*Your instructions*
Every line from the one holding "### HOW IS IT USED?" through the final line of the entries is to be reproduced exactly, and no other line.
▬▬▬▬▬▬
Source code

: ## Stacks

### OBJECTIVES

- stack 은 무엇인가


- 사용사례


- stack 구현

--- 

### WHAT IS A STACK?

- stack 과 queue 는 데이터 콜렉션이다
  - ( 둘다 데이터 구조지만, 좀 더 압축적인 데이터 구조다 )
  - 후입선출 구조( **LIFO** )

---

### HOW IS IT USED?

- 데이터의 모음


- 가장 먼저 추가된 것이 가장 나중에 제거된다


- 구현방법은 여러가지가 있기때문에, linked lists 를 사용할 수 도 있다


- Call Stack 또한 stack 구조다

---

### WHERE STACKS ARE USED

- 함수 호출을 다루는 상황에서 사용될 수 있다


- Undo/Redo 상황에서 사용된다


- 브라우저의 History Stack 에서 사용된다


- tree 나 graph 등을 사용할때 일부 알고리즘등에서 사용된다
▬▬▬▬▬▬
*Result below*
### HOW IS IT USED?

- 데이터의 모음


- 가장 먼저 추가된 것이 가장 나중에 제거된다


- 구현방법은 여러가지가 있기때문에, linked lists 를 사용할 수 도 있다


- Call Stack 또한 stack 구조다

---

### WHERE STACKS ARE USED

- 함수 호출을 다루는 상황에서 사용될 수 있다


- Undo/Redo 상황에서 사용된다


- 브라우저의 History Stack 에서 사용된다


- tree 나 graph 등을 사용할때 일부 알고리즘등에서 사용된다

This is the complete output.